Serafin’s relationship with Ernie was significantly different from the rest of the Serranos. Ernie’s father Teodoro was not just Serafin’s older brother, but also played the role of his mother and father. Teodoro’s murder sent a young Serafin on a destructive path, ultimately landing him a five-year incarceration.
Ernie visited him during that time, and they continued seeing each other when Serafin was released. By the time he was able to take his nephew in, Serafin had channeled Teodoro in order to provide the same warmth and safety Teodoro had once given him.
“His father is right here,” Serafin said, sitting in the Corona graveyard that allows him a place of peace and reflection. “This is his father.”
He tried his best, but the situation was not easy. Although created from immense love between his parents, Serafin said Ernie was also born to the shattering grief his mother experienced after Teodoro’s murder.
The Serranos talked about Teodoro often, telling Ernie how beloved his father was and how he had inherited that adoration. Serafin and Sandra referred to Ernie as what they had left on this Earth of their loving older brother. Still, Ernie felt a disconnect.
Alina, stationed in Hawaii, said her physical distance has allowed her to tune out from expressing her grief, partially. She felt as if she grieved for Ernie before, when she realized his struggles were overtaking him. She expressed regret, though the circumstances were out of her control.
“I wish our family was capable of providing more,” Alina said, tears creeping down her cheeks. “Our family did the best they could. But being passed around, he took that in and felt like ‘no one wants me.’”
One of Ernie’s poems was entitled “Nomad,” a description Serafin said fits his nephew well. He did not only shift between households but between light and dark. As an adult, his battle with meth resulted in periodic jail stints and drifting in the streets.
As a father figure, Serafin had to make the difficult decision of denying Ernie entry into his home from time to time. The last time Ernie was released, he showed up at Serafin’s door with the healthy glow often seen in a hopeful, recently released man. He remembered the love he saw in Ernie’s eyes.
But Ernie was released to a family in strife, Serafin said, and relapse came shortly after. No amount of meth or alcohol was enough to soothe the pain and trauma that gripped his nephew’s heart.
Still, Ernie was a gentle man, he added.
“I know violence,” Serafin said. “He came from a lineage of violence, but he himself was not violent. Aside from the typical playbook of resisting arrest he must have on his record, I know his temperament. It was not a violent one, rather, a very forgiving one.”
The Serranos have spent the months since Ernie’s death rallying for justice. Serafin, though, has refrained from verbally attacking the police in honor of Ernie’s heart-oriented temperament.

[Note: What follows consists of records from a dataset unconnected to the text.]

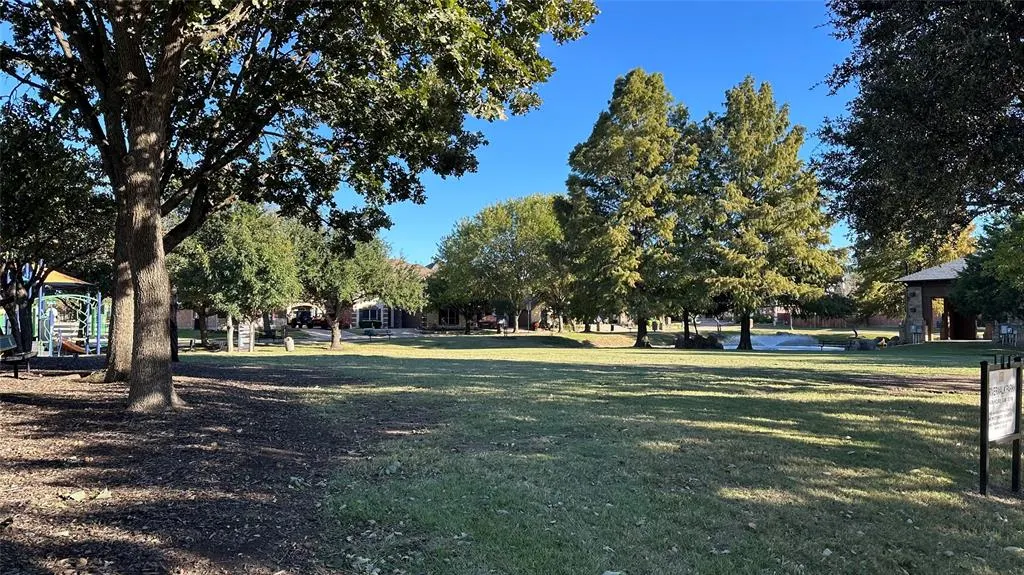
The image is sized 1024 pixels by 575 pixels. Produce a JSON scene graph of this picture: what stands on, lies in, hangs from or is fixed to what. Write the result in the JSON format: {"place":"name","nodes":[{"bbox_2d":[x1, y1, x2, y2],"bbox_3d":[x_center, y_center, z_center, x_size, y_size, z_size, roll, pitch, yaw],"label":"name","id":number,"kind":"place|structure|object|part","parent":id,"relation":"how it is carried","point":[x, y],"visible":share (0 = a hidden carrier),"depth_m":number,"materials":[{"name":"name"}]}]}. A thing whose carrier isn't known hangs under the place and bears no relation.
{"place":"outdoors","nodes":[
{"label":"outdoors","id":0,"kind":"place"},
{"bbox_2d":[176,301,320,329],"label":"house","id":1,"kind":"structure","parent":0,"point":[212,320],"materials":[{"name":"brick"}]},
{"bbox_2d":[295,327,425,341],"label":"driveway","id":2,"kind":"structure","parent":0,"point":[321,334],"materials":[{"name":"grey concrete"}]},
{"bbox_2d":[285,308,322,327],"label":"car","id":3,"kind":"object","parent":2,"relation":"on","point":[315,320],"visible":0.66,"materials":[{"name":"black metal"}]},
{"bbox_2d":[345,295,420,327],"label":"house","id":4,"kind":"structure","parent":0,"point":[391,324],"materials":[{"name":"brown brick"}]},
{"bbox_2d":[357,305,382,325],"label":"window","id":5,"kind":"structure","parent":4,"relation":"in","point":[365,313],"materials":[{"name":"black glass"}]},
{"bbox_2d":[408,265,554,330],"label":"house","id":6,"kind":"structure","parent":0,"point":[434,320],"materials":[{"name":"brick"}]},
{"bbox_2d":[439,307,459,324],"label":"window","id":7,"kind":"structure","parent":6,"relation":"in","point":[452,316],"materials":[{"name":"black glass"}]},
{"bbox_2d":[299,0,881,268],"label":"sky","id":8,"kind":"structure","parent":0,"point":[523,187],"materials":[{"name":"blue"}]},
{"bbox_2d":[203,328,1023,574],"label":"lawn","id":9,"kind":"structure","parent":0,"point":[760,360],"materials":[{"name":"green plant"}]},
{"bbox_2d":[176,337,197,350],"bbox_3d":[-14.573,2.523,30.033,1.504,0.588,0.685,0,-2,0],"label":"bench","id":10,"kind":"object","parent":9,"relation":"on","point":[191,342],"visible":0.64,"depth_m":29.94,"materials":[{"name":"brown wood"}]},
{"bbox_2d":[0,355,419,574],"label":"mulch bed","id":11,"kind":"object","parent":9,"relation":"on","point":[256,393],"visible":0.76,"depth_m":6.72,"materials":[{"name":"brown wood"}]},
{"bbox_2d":[0,333,36,378],"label":"bench","id":12,"kind":"object","parent":11,"relation":"on","point":[8,340],"visible":0.98,"depth_m":15.58,"materials":[{"name":"wood"}]},
{"bbox_2d":[0,100,110,363],"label":"tree","id":13,"kind":"object","parent":11,"relation":"on","point":[15,181],"visible":0.88,"depth_m":16.20,"materials":[{"name":"green plant"}]},
{"bbox_2d":[30,268,108,356],"bbox_3d":[-15.972,0.800,24.126,3.437,3.376,3.551,0,-2,0],"label":"playground structure","id":14,"kind":"object","parent":11,"relation":"on","point":[60,278],"visible":0.72,"depth_m":23.87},
{"bbox_2d":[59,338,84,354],"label":"slide","id":15,"kind":"object","parent":14,"relation":"attached to","point":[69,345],"visible":0.58,"depth_m":22.91,"materials":[{"name":"orange plastic"}]},
{"bbox_2d":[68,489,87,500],"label":"leaf","id":16,"kind":"object","parent":11,"relation":"on","point":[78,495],"visible":0.97,"depth_m":5.72,"materials":[{"name":"beige plant"}]},
{"bbox_2d":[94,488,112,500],"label":"leaf","id":17,"kind":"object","parent":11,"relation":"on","point":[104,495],"visible":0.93,"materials":[{"name":"beige plant"}]},
{"bbox_2d":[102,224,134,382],"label":"tree","id":18,"kind":"object","parent":11,"relation":"on","point":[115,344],"visible":0.25,"depth_m":14.52,"materials":[{"name":"plant"}]},
{"bbox_2d":[1,0,597,411],"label":"tree","id":19,"kind":"object","parent":11,"relation":"on","point":[158,156],"visible":0.99,"depth_m":10.38,"materials":[{"name":"plant"}]},
{"label":"tree trunk","id":20,"kind":"part","parent":19,"relation":"part of","materials":[{"name":"brown wood"}]},
{"bbox_2d":[171,201,303,353],"bbox_3d":[-11.795,-0.642,28.876,6.064,6.599,5.873,-1,-2,33],"label":"tree","id":21,"kind":"object","parent":9,"relation":"on","point":[230,252],"visible":0.82,"depth_m":27.47,"materials":[{"name":"green plant"}]},
{"bbox_2d":[237,320,254,351],"bbox_3d":[-11.290,1.979,28.930,0.718,1.542,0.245,0,-2,0],"label":"sign","id":22,"kind":"object","parent":9,"relation":"on","point":[241,345],"visible":0.9,"depth_m":28.86,"materials":[{"name":"white"}]},
{"bbox_2d":[284,336,294,350],"bbox_3d":[-9.719,2.448,29.820,0.453,0.677,0.452,0,-2,0],"label":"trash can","id":23,"kind":"object","parent":9,"relation":"on","point":[289,345],"visible":0.99,"depth_m":29.66,"materials":[{"name":"white stone"}]},
{"bbox_2d":[295,225,424,349],"bbox_3d":[-7.631,-0.298,31.658,6.552,6.266,6.613,-1,-2,37],"label":"tree","id":24,"kind":"object","parent":9,"relation":"on","point":[334,334],"visible":0.76,"depth_m":30.49,"materials":[{"name":"green plant"}]},
{"bbox_2d":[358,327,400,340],"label":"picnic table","id":25,"kind":"object","parent":9,"relation":"on","point":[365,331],"visible":0.97,"depth_m":44.91,"materials":[{"name":"metal"}]},
{"bbox_2d":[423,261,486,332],"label":"tree","id":26,"kind":"object","parent":9,"relation":"on","point":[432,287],"visible":0.57,"depth_m":50.67,"materials":[{"name":"green plant"}]},
{"bbox_2d":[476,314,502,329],"label":"car","id":27,"kind":"object","parent":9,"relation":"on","point":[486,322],"visible":0.62,"depth_m":64.43,"materials":[{"name":"red"}]},
{"bbox_2d":[434,193,564,333],"bbox_3d":[-0.131,-1.691,49.389,10.882,10.051,10.041,-1,-2,33],"label":"tree","id":28,"kind":"object","parent":9,"relation":"on","point":[502,232],"visible":0.95,"depth_m":46.84,"materials":[{"name":"green plant"}]},
{"bbox_2d":[556,69,699,346],"bbox_3d":[6.111,-3.996,35.221,8.512,14.065,8.617,-1,-2,25],"label":"tree","id":29,"kind":"object","parent":9,"relation":"on","point":[606,150],"visible":0.99,"depth_m":33.39,"materials":[{"name":"plant"}]},
{"label":"trunk","id":30,"kind":"part","parent":29,"relation":"part of","materials":[{"name":"brown"}]},
{"bbox_2d":[658,169,723,348],"bbox_3d":[9.671,-1.544,36.616,5.477,9.536,5.503,0,-2,0],"label":"tree","id":31,"kind":"object","parent":9,"relation":"on","point":[686,314],"visible":0.59,"depth_m":35.91,"materials":[{"name":"plant"}]},
{"bbox_2d":[672,332,722,348],"bbox_3d":[9.431,2.813,34.892,2.597,0.918,1.587,0,-2,0],"label":"rock","id":32,"kind":"object","parent":9,"relation":"on","point":[699,338],"visible":0.76,"depth_m":34.51,"materials":[{"name":"stone"}]},
{"bbox_2d":[687,77,845,350],"bbox_3d":[12.060,-3.695,34.003,8.472,13.169,8.418,-1,-2,28],"label":"tree","id":33,"kind":"object","parent":9,"relation":"on","point":[793,240],"visible":0.99,"depth_m":32.20,"materials":[{"name":"plant"}]},
{"label":"trunk","id":34,"kind":"part","parent":33,"relation":"part of","materials":[{"name":"plant"}]},
{"bbox_2d":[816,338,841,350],"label":"bench","id":35,"kind":"object","parent":9,"relation":"on","point":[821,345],"visible":0.87,"depth_m":35.22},
{"bbox_2d":[776,314,899,328],"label":"wooden fence","id":36,"kind":"object","parent":9,"relation":"on","point":[832,322],"visible":0.48,"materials":[{"name":"brown wood"}]},
{"bbox_2d":[843,337,879,350],"bbox_3d":[16.421,2.691,32.113,1.554,0.741,1.218,0,-2,0],"label":"rock","id":37,"kind":"object","parent":9,"relation":"on","point":[860,344],"visible":0.84,"depth_m":31.82,"materials":[{"name":"grey stone"}]},
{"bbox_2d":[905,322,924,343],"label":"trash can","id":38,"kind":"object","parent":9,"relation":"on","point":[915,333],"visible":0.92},
{"bbox_2d":[851,222,978,322],"bbox_3d":[30.559,-1.882,51.640,10.671,11.067,10.248,-1,-2,32],"label":"tree","id":39,"kind":"object","parent":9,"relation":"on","point":[897,291],"visible":0.46,"depth_m":50.50,"materials":[{"name":"green plant"}]},
{"bbox_2d":[947,213,1023,325],"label":"tree","id":40,"kind":"object","parent":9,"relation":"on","point":[982,296],"visible":0.96,"depth_m":25.54,"materials":[{"name":"green plant"}]},
{"bbox_2d":[979,354,1023,496],"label":"sign","id":41,"kind":"object","parent":9,"relation":"on","point":[986,400],"visible":0.99,"depth_m":6.07,"materials":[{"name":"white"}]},
{"bbox_2d":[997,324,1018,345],"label":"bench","id":42,"kind":"object","parent":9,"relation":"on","point":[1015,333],"visible":0.9,"depth_m":31.06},
{"bbox_2d":[721,333,840,351],"label":"pond","id":43,"kind":"structure","parent":0,"point":[767,345],"materials":[{"name":"blue liquid"}]},
{"bbox_2d":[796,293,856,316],"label":"bush","id":44,"kind":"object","parent":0,"point":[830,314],"visible":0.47,"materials":[{"name":"green plant"}]},
{"bbox_2d":[832,373,975,393],"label":"dirt patch","id":45,"kind":"structure","parent":0,"point":[908,382],"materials":[{"name":"brown soil"}]},
{"bbox_2d":[813,0,1023,246],"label":"tree","id":46,"kind":"object","parent":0,"point":[930,137],"visible":0.99,"depth_m":13.63,"materials":[{"name":"plant"}]},
{"bbox_2d":[897,258,1011,342],"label":"pavilion","id":47,"kind":"structure","parent":0,"point":[915,287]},
{"bbox_2d":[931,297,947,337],"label":"doorway","id":48,"kind":"structure","parent":47,"relation":"in","point":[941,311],"depth_m":36.84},
{"bbox_2d":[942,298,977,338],"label":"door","id":49,"kind":"structure","parent":47,"relation":"in","point":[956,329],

“I’m committed to do whatever I can to love, nurture, support, encourage and cultivate other loving individuals,” he said. “So if they go into law enforcement, they have the spiritual and mechanical wherewithal to treat people with dignity.”
The Serranos are focussed on highlighting the importance of difficult conversations about mental health and how people cope with their pain. The removal of the stigma, they said, is long overdue.
To the Serranos, justice for Ernie will go far beyond a court decision facing the deputies that responded to the call Dec. 15. They have met with other families of victims of police violence. They have been there for each other.
To them, it will be a lifelong fight.